17Deux études thématiques
18 Partant d’études précédentes, « Rimbaud, la chanson, la musique, le théâtre, l’opéra » de Sandro Gugliermetto a pour but de nous éclairer sur le rapport entre la musique et la création poétique chez Rimbaud. Après l’analyse de la Chanson de la plus haute tour, acceptant l’idée de l’assimilation de la culture populaire dans le champ poétique par Rimbaud, l’auteur analyse la perception auditive en observant le processus créateur du dernier Rimbaud, dans les Illuminations.
19 L’autre étude, « Rimbaud et l’adieu au politique » d’Éric Marty, est à plus d’un titre intéressante. Il affirme ainsi : « l’adieu est toujours une opération solitaire, obscure, clandestine, non-accompagnée, au point parfois de passer inaperçu et dont les quelques modèles discursifs laissés par l’histoire sont souvent marqués par l’infamie de la trahison. » Certes, certains exégètes ont souvent traité des relations entre les poèmes de Rimbaud et le politique, mais rarement de l’adieu au politique. Selon Marty, le sujet Rimbaud, dans son adieu au politique, ne redevient pas tel qu’il était avant le politique mais il transforme le poétique : l’adieu au politique serait l’acte paradoxal par où Rimbaud transforme le politique en poème. Marty analyse ainsi l’adieu au politique en le divisant en trois catégories : ‘‘l’adieu lyrique’’ apparaît dans « Qu’est-ce que pour nous mon cœur », ‘‘l’adieu métaphysique’’ dans « Mauvais sang » d’Une saison en enfer et ‘‘poétique de l’adieu’’ dans les textes Solde, Ville, Soir historique… et Génie, le poème même de l’adieu, le dire d’une politique de l’adieu.

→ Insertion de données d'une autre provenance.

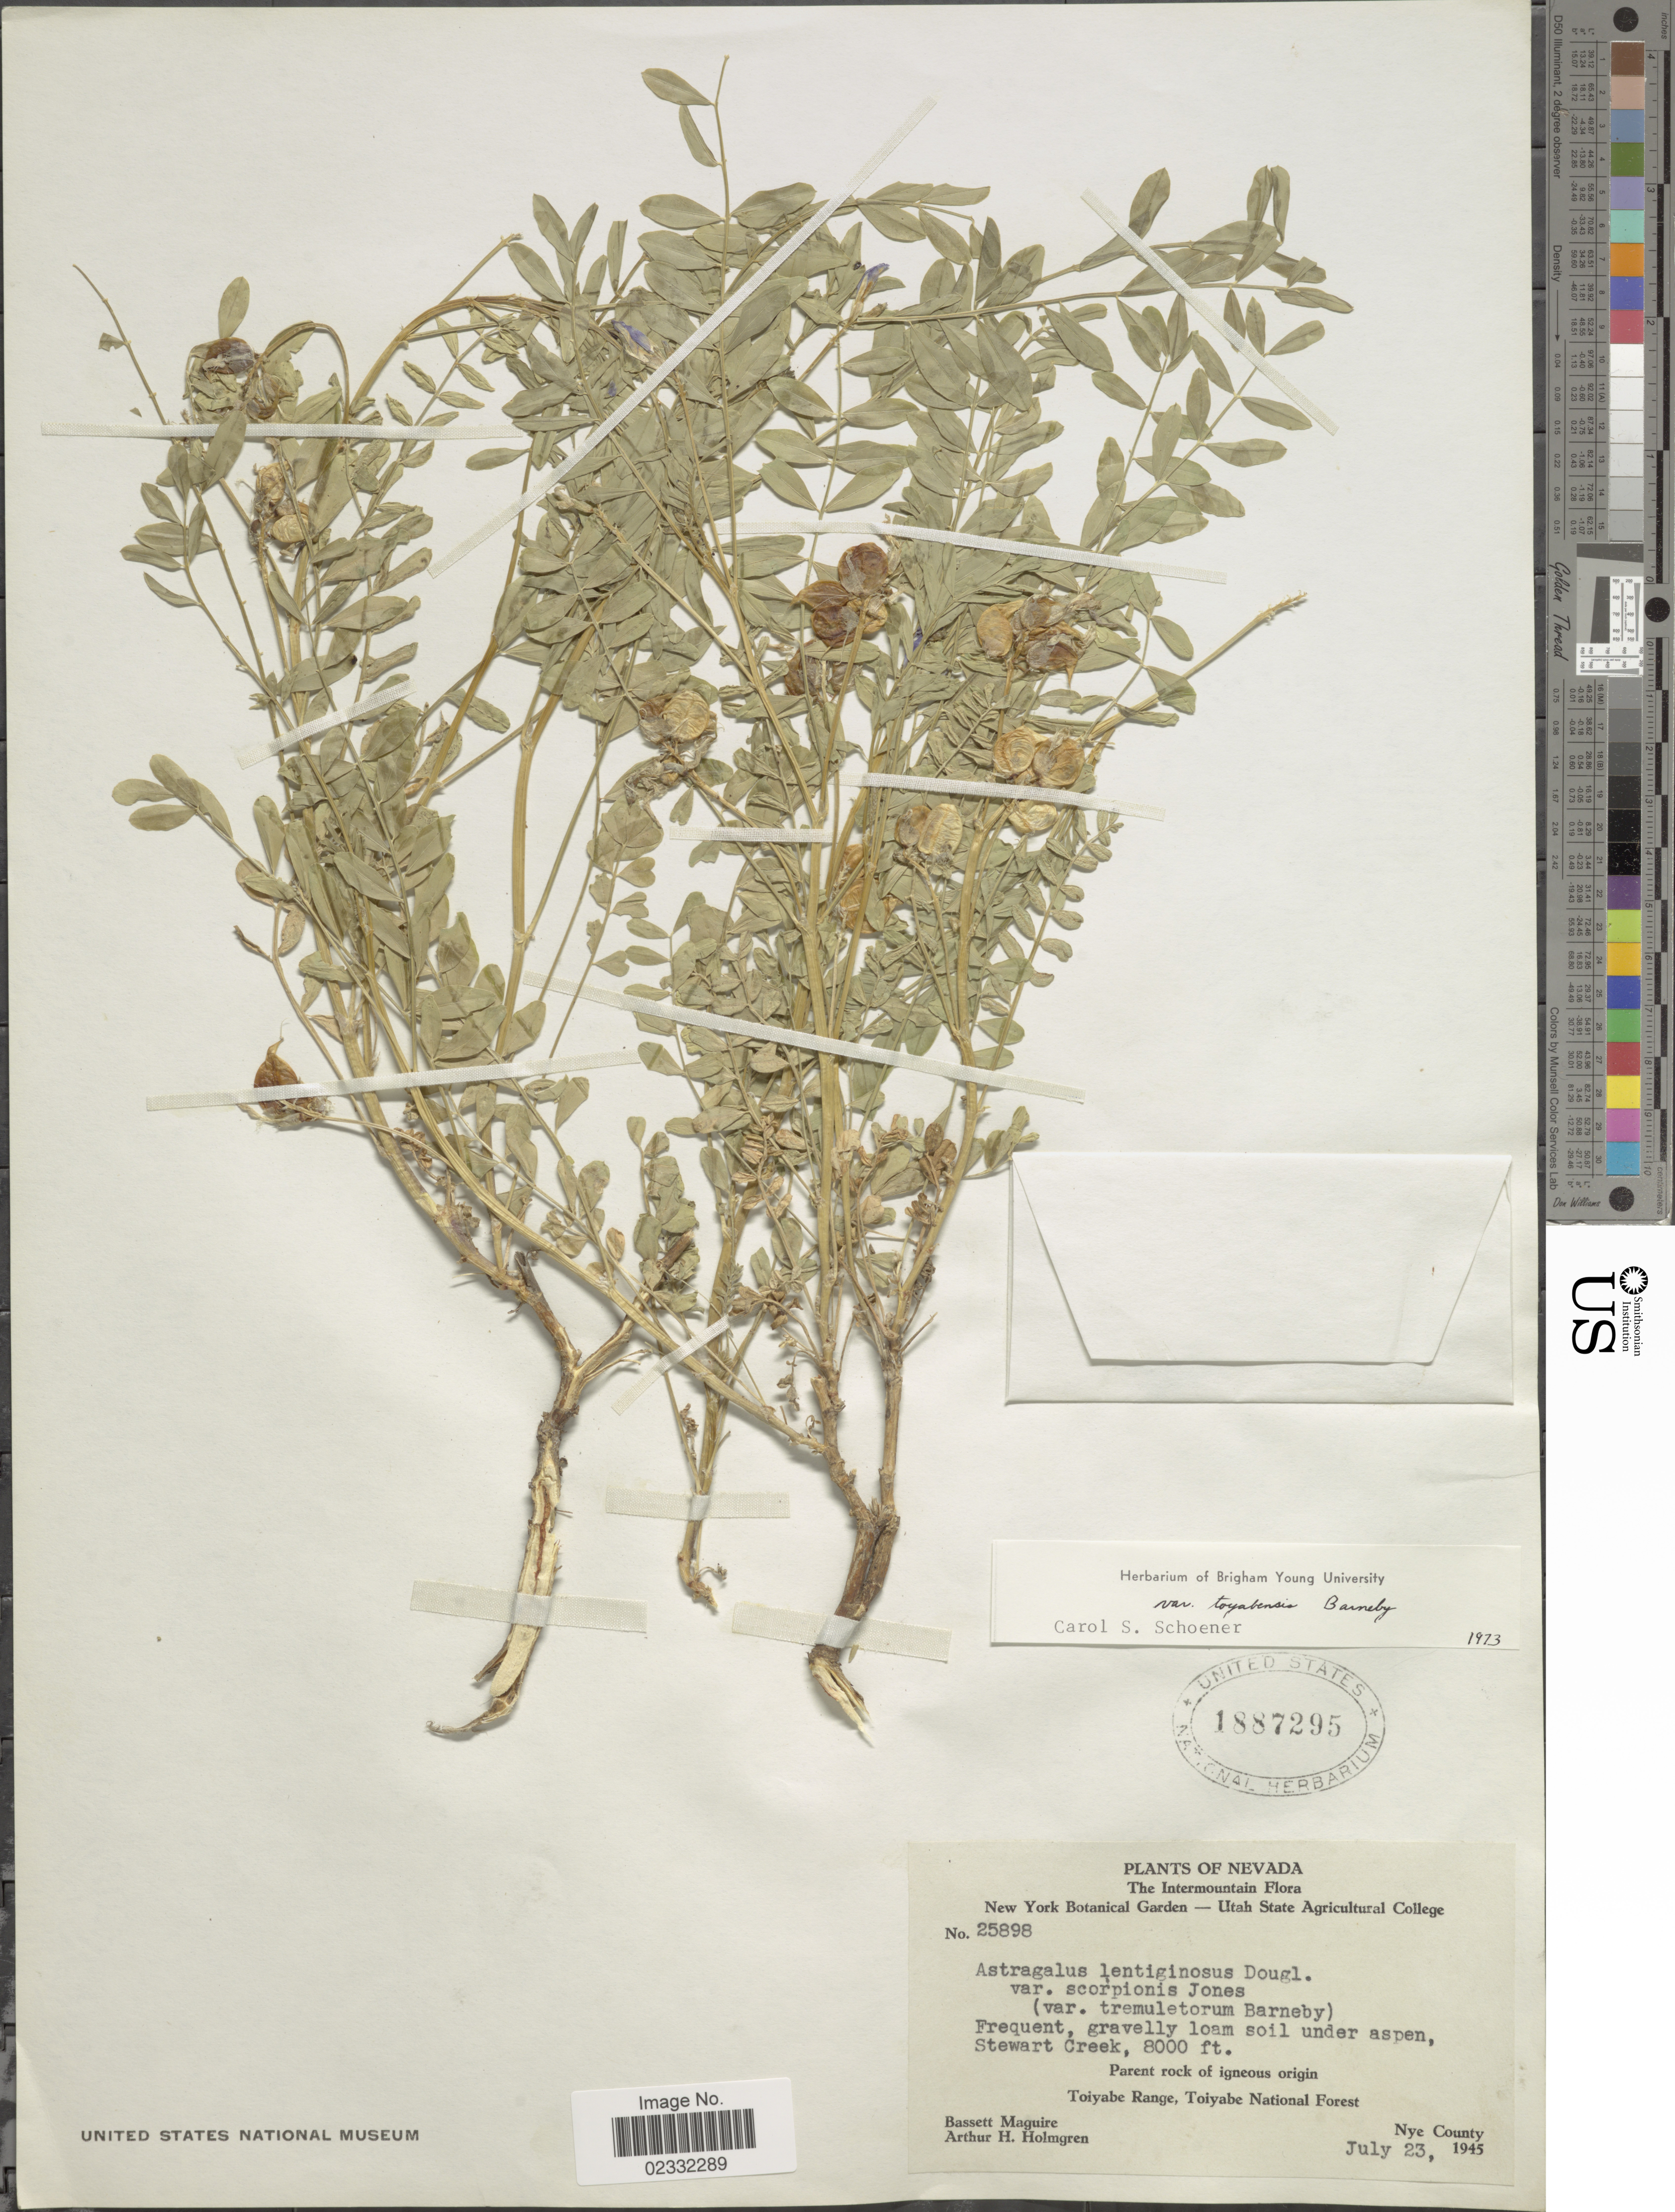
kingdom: Plantae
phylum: Tracheophyta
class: Magnoliopsida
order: Fabales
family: Fabaceae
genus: Astragalus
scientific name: Astragalus lentiginosus var. toyabensis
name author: Barneby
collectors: B. Maguire & A. H. Holmgren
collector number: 25898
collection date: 1945-07-23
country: United States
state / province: Nevada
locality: Stewart Creek, Parent Rock of igneous origin, Toiyabe range, Toiyabe national Forest. Nye county.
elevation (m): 2438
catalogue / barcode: US 1887295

20 En lisant ces Cahiers sur Rimbaud, il nous semble qu’il y a un décalage entre le ton de la préface et le contenu du volume. Cette nouvelle revue ne donne pas une si forte impression de renouvellement de la recherche rimbaldienne par rapport aux deux autres revues, Rimbaud vivant et Parade sauvage. Certes il y a des articles tout à fait intéressants, notamment ceux consacrés aux relations entre Rimbaud et les écrivains italiens. Mais les autres études se fondent principalement sur des approches habituelles et leurs sujets ont déjà été assez bien traités jusqu’à présent dans d’autres études. En outre, un certain nombre de critiques présents dans ce numéro publient assez régulièrement leurs articles dans Parade sauvage. Le recueil remplit-il donc vraiment son contrat ?
21Afin de trouver ‘‘l’inconnu’’ dans la poésie rimbaldienne, les exégètes doivent certes trouver davantage d’occasion de dialogue. En ce cas, ils doivent « dialoguer » modestement, prudemment et sans préjugés.